> Activity
Repeat the material exactly from its first line to the line that includes "the large rock at [315,238] 9.16". Skip pictures.

> Material provided
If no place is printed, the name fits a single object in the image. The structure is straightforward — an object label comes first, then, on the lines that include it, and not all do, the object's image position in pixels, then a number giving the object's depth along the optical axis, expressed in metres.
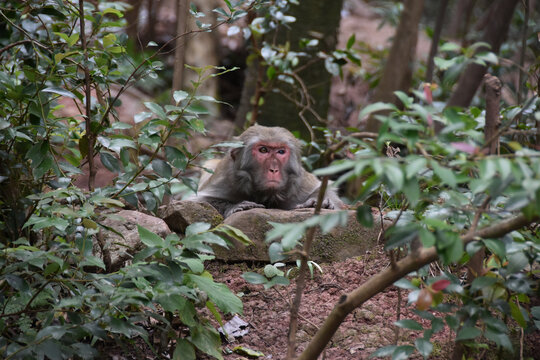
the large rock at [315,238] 9.16
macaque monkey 11.33
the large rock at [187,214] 9.47
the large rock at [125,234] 7.37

> Output for this task
If no place is printed, the name fits a single object in the image. The structure is straightforward — an object label comes first, then, on the lines that include it, and not all do, the object's image position in pixels, then a number giving the object's depth along the optical axis, expressed in metres.
the large rock at [315,238] 9.16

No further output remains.